« J’ai rebroussé chemin. Je n’entrerais plus au lycée. Je n’étais pas enseignante. J’étais pianiste. Je ne devais pas transmettre des règles arbitraires, je devais diffuser des évidences sonores. Il me fallait trouver un clavier, quel qu’il fût, dans une académie ou un salon, avant qu’il ne fût trop tard, que les démons qui avaient recueilli ma promesse ne revinssent me traquer, m’infliger les punitions prescrites, cette chaîne de punitions qui ne ferait que croître, vers les pires châtiments, si je n’en rompais pas le cours, si je ne récupérais pas dignement le retard sonore que j’avais accumulé depuis mes vingt-deux ans, âge où la promesse eût dû être accomplie, âge où j’eusse dû interpréter de deuxième concerto de Prokofiev, qui m’avait à présent quittée, mais que je retrouverais, parce qu’il avait été ma vie, parce qu’il devait être ma vie, parce que je ne pouvais, sur cette terre, n’adhérer qu’à lui. »
Marie Delos, L'immédiat
Commentaires
Cet extrait est suffisamment intrigant pour que j'aille voir de plus près ce roman.

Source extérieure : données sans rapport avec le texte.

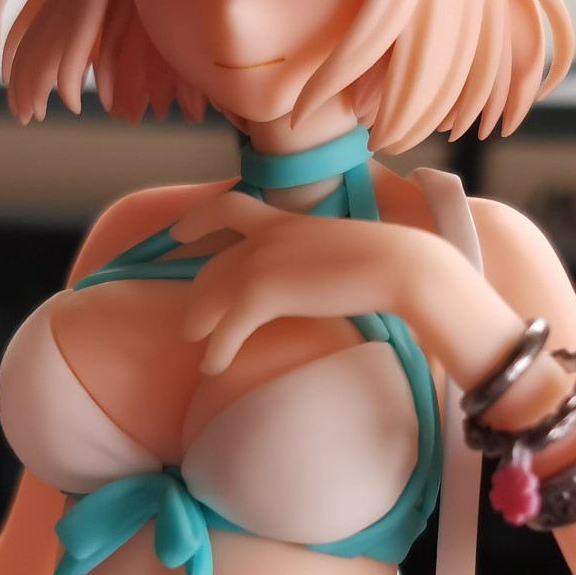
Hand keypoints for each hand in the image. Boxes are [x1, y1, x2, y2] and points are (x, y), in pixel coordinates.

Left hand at [171, 191, 448, 373]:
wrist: (398, 265)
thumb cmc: (384, 259)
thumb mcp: (339, 246)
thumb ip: (315, 254)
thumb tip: (316, 274)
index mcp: (284, 218)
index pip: (229, 208)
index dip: (198, 219)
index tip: (178, 233)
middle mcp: (265, 235)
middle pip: (215, 265)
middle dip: (199, 294)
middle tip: (191, 320)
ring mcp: (262, 261)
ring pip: (213, 294)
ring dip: (200, 322)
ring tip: (196, 345)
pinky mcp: (265, 292)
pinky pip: (228, 325)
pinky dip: (216, 348)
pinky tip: (212, 366)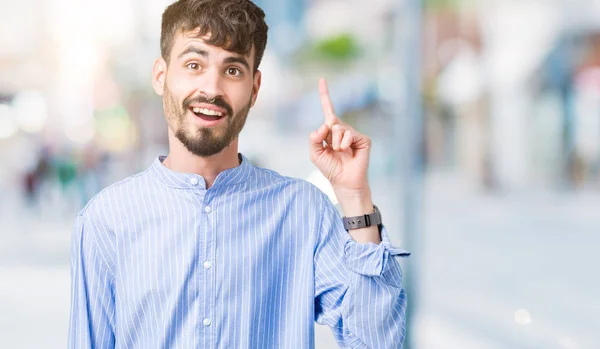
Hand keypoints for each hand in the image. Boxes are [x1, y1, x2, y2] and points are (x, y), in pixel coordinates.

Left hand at [309, 78, 371, 192]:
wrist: (344, 181)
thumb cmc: (330, 168)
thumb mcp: (315, 153)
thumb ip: (314, 138)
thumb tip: (324, 125)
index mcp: (331, 131)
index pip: (328, 109)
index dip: (325, 95)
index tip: (322, 79)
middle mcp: (343, 129)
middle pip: (330, 120)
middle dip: (326, 135)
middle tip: (332, 149)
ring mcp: (354, 133)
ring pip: (338, 128)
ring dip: (335, 143)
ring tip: (340, 152)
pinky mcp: (363, 139)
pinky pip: (349, 134)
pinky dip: (344, 144)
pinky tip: (348, 152)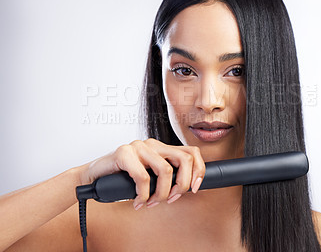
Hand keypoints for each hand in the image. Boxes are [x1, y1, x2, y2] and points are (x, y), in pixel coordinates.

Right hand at [78, 138, 205, 209]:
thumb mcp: (150, 176)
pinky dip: (143, 195)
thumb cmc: (124, 177)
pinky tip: (138, 201)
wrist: (95, 174)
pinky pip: (142, 177)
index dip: (198, 171)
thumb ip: (166, 177)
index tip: (194, 189)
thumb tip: (187, 189)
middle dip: (182, 185)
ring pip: (165, 170)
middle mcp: (153, 144)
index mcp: (162, 148)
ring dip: (161, 194)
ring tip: (152, 203)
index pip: (192, 152)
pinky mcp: (124, 153)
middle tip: (171, 199)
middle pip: (185, 159)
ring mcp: (139, 146)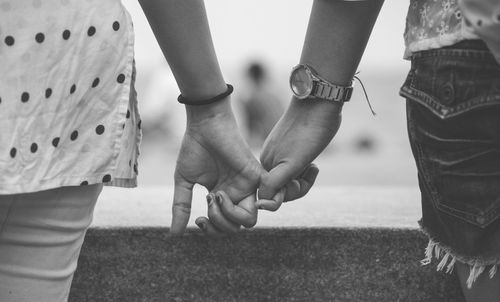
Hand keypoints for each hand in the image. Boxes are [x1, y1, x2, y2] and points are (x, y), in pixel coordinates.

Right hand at [171, 99, 262, 234]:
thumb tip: (174, 235)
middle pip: (237, 228)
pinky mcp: (257, 176)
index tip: (199, 219)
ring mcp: (248, 186)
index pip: (224, 226)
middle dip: (219, 224)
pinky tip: (225, 195)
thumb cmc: (194, 148)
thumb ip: (181, 207)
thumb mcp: (184, 182)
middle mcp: (237, 194)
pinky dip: (251, 207)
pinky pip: (267, 201)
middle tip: (207, 202)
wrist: (204, 124)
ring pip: (250, 221)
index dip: (212, 229)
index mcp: (222, 196)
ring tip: (215, 195)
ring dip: (229, 216)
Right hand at [257, 98, 341, 209]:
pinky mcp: (287, 145)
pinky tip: (313, 162)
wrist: (318, 101)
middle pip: (281, 188)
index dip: (290, 194)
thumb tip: (262, 204)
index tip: (303, 181)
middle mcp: (268, 160)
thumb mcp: (294, 164)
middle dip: (298, 186)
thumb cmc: (310, 132)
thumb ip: (276, 184)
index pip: (272, 196)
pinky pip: (292, 167)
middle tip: (312, 170)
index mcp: (266, 166)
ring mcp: (277, 152)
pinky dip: (304, 169)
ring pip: (288, 178)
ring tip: (313, 166)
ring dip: (302, 177)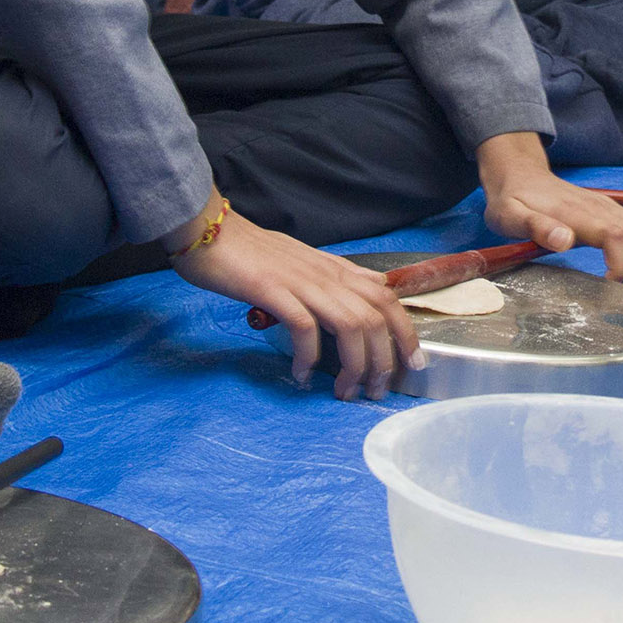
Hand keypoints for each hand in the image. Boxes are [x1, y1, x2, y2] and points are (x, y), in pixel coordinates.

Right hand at [173, 206, 418, 399]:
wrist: (209, 231)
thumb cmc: (250, 252)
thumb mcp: (302, 263)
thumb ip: (330, 281)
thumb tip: (358, 296)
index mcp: (334, 269)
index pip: (386, 297)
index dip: (406, 331)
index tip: (413, 362)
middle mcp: (325, 274)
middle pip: (375, 317)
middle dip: (382, 359)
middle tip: (376, 390)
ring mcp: (301, 282)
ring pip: (350, 324)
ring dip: (353, 365)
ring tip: (343, 391)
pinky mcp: (273, 291)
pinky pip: (304, 328)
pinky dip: (308, 356)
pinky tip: (301, 375)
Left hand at [476, 132, 622, 292]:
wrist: (519, 174)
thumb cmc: (512, 199)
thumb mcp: (510, 215)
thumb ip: (537, 226)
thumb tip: (565, 240)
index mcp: (577, 213)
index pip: (615, 236)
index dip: (620, 266)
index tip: (610, 290)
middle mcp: (600, 208)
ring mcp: (609, 208)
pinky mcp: (611, 211)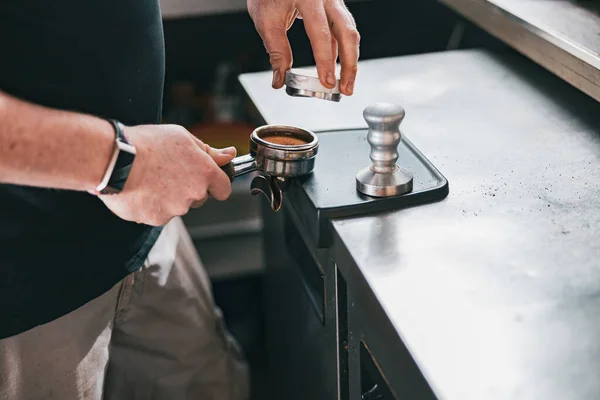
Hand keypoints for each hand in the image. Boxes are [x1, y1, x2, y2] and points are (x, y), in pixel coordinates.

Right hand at [96, 124, 235, 225]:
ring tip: (150, 178)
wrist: (115, 159)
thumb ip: (209, 151)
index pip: (224, 189)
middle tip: (168, 171)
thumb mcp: (183, 137)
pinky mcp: (156, 219)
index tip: (208, 181)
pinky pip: (158, 214)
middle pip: (199, 198)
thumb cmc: (147, 143)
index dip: (216, 184)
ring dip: (168, 197)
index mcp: (205, 172)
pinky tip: (141, 189)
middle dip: (188, 188)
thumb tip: (229, 155)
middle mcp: (194, 193)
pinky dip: (151, 205)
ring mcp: (176, 208)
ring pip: (178, 206)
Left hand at [248, 0, 359, 94]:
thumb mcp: (266, 21)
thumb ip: (276, 51)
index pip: (321, 33)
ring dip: (350, 60)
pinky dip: (341, 51)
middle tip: (345, 89)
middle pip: (347, 33)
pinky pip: (342, 31)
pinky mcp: (334, 7)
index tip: (326, 81)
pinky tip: (336, 68)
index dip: (325, 61)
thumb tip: (280, 79)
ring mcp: (333, 1)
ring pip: (350, 32)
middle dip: (349, 65)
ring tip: (345, 83)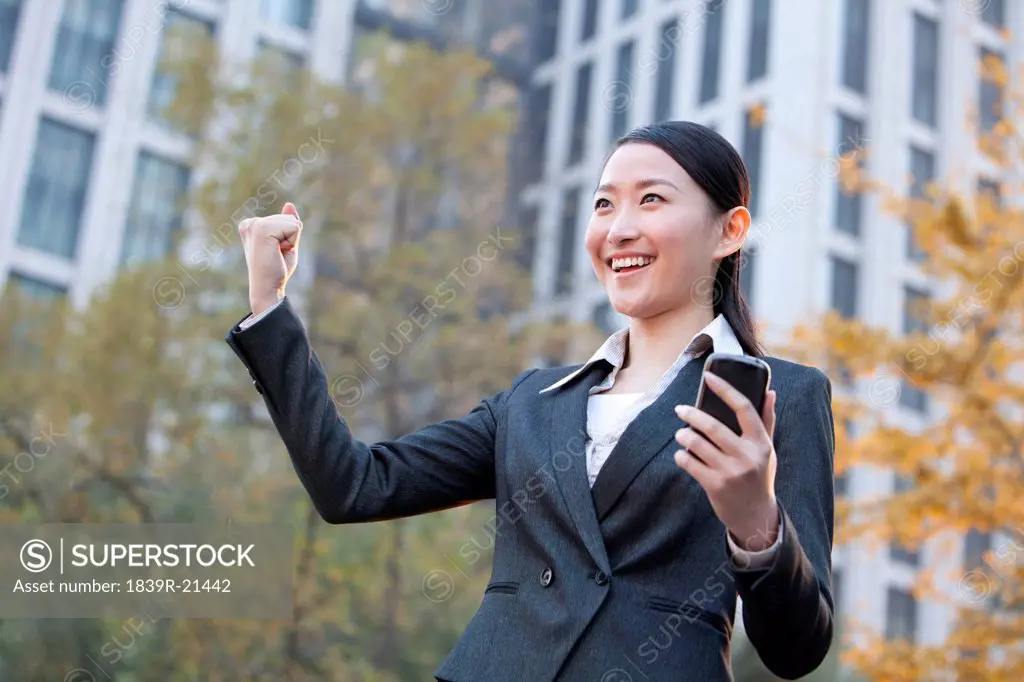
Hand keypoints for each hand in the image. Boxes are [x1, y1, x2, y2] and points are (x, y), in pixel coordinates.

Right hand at [239, 202, 301, 314]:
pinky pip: (294, 227)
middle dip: (290, 238)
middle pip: (290, 218)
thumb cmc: (276, 270)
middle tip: (276, 255)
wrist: (268, 289)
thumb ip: (287, 224)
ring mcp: (254, 225)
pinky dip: (292, 242)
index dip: (288, 237)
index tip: (275, 252)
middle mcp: (250, 222)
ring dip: (291, 240)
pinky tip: (277, 253)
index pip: (286, 219)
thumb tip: (289, 204)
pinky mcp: (261, 230)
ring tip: (276, 254)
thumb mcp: (286, 242)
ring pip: (292, 222)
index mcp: (251, 225)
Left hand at [673, 372, 779, 550]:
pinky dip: (682, 456)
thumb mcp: (767, 450)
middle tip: (680, 410)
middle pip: (713, 426)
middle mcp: (747, 456)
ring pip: (697, 444)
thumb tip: (770, 392)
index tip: (708, 377)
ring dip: (683, 436)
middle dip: (691, 415)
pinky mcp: (715, 486)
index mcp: (760, 442)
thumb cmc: (759, 476)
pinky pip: (690, 463)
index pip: (744, 408)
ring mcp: (731, 472)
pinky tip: (682, 454)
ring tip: (680, 434)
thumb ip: (767, 421)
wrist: (756, 515)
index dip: (725, 390)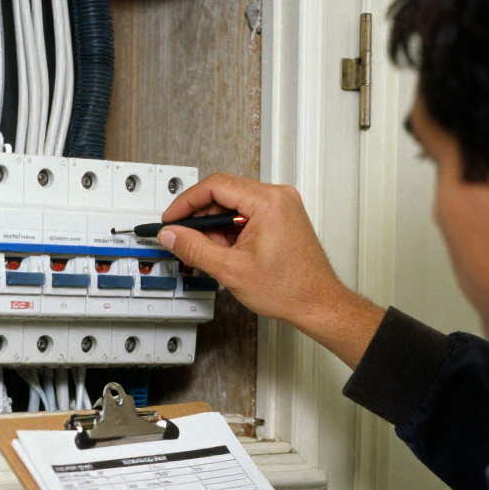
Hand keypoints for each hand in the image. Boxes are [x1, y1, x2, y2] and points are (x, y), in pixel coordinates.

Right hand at [159, 173, 384, 368]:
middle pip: (223, 193)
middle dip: (199, 217)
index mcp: (268, 202)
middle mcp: (278, 197)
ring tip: (207, 251)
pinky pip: (247, 213)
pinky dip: (230, 230)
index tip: (171, 218)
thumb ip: (194, 249)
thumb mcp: (231, 270)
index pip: (215, 186)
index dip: (186, 202)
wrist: (317, 303)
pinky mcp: (282, 217)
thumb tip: (172, 235)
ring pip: (234, 204)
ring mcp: (282, 206)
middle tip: (182, 237)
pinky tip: (224, 250)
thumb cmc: (290, 289)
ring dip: (214, 226)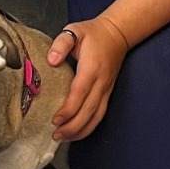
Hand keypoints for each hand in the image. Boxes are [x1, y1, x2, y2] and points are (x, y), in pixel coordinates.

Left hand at [46, 15, 129, 141]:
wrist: (117, 33)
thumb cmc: (93, 33)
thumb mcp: (74, 30)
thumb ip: (62, 43)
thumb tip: (52, 60)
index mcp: (92, 68)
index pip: (80, 93)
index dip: (69, 109)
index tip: (55, 120)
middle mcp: (101, 82)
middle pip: (89, 111)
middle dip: (72, 127)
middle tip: (55, 135)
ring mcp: (107, 89)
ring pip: (96, 116)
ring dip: (81, 130)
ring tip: (63, 138)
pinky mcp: (108, 93)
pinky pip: (100, 114)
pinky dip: (89, 127)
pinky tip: (77, 133)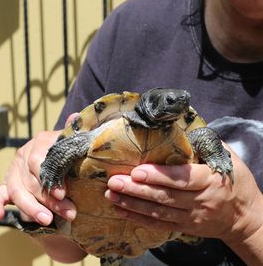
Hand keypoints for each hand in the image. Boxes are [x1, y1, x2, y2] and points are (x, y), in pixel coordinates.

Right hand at [0, 114, 87, 262]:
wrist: (63, 167)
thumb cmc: (73, 157)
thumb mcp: (76, 144)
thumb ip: (76, 133)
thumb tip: (75, 117)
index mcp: (41, 141)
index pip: (38, 159)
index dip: (48, 177)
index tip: (62, 194)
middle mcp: (24, 154)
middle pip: (31, 179)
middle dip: (49, 200)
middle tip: (68, 213)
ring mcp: (14, 170)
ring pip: (17, 190)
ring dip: (31, 208)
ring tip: (47, 220)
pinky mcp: (7, 186)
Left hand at [105, 146, 262, 243]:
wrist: (244, 218)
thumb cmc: (235, 183)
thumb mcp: (229, 160)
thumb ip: (206, 145)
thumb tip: (181, 129)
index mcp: (210, 181)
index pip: (182, 179)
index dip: (158, 176)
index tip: (137, 172)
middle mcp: (200, 201)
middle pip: (164, 196)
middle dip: (136, 190)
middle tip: (113, 182)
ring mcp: (191, 217)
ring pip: (158, 212)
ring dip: (132, 204)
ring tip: (111, 195)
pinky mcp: (184, 227)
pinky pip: (159, 224)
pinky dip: (139, 218)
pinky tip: (121, 210)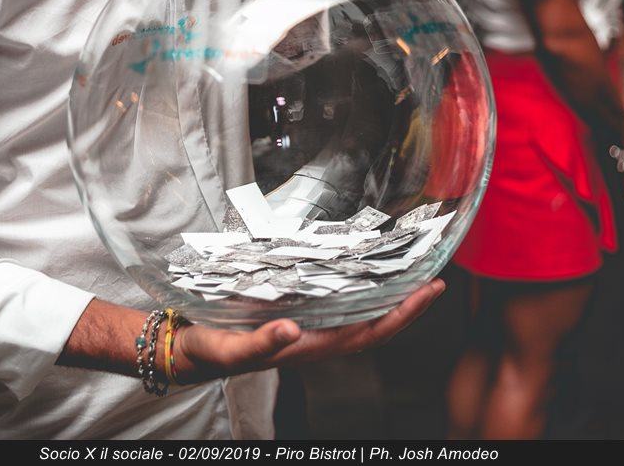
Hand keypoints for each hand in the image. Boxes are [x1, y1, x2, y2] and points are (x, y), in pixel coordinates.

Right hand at [172, 278, 444, 383]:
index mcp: (310, 347)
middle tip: (435, 277)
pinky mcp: (296, 315)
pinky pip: (339, 304)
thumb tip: (292, 330)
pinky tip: (363, 273)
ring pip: (360, 314)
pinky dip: (360, 289)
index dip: (402, 315)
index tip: (428, 291)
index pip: (368, 333)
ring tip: (409, 272)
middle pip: (375, 324)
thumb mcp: (231, 349)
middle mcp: (317, 338)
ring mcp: (309, 327)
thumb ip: (261, 344)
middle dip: (407, 304)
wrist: (188, 351)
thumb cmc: (209, 351)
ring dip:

On perçoit la solitude angoissée d’une âme en mal de musique qui décide d’échanger la transmission de « règles arbitraires » contre la production « d’évidences sonores » dans l’isolement intérieur. On comprend la souffrance de l’enseignante qui a fui la bruyance juvénile pour trouver le bonheur que lui apporte la « réponse musicale » de son clavier.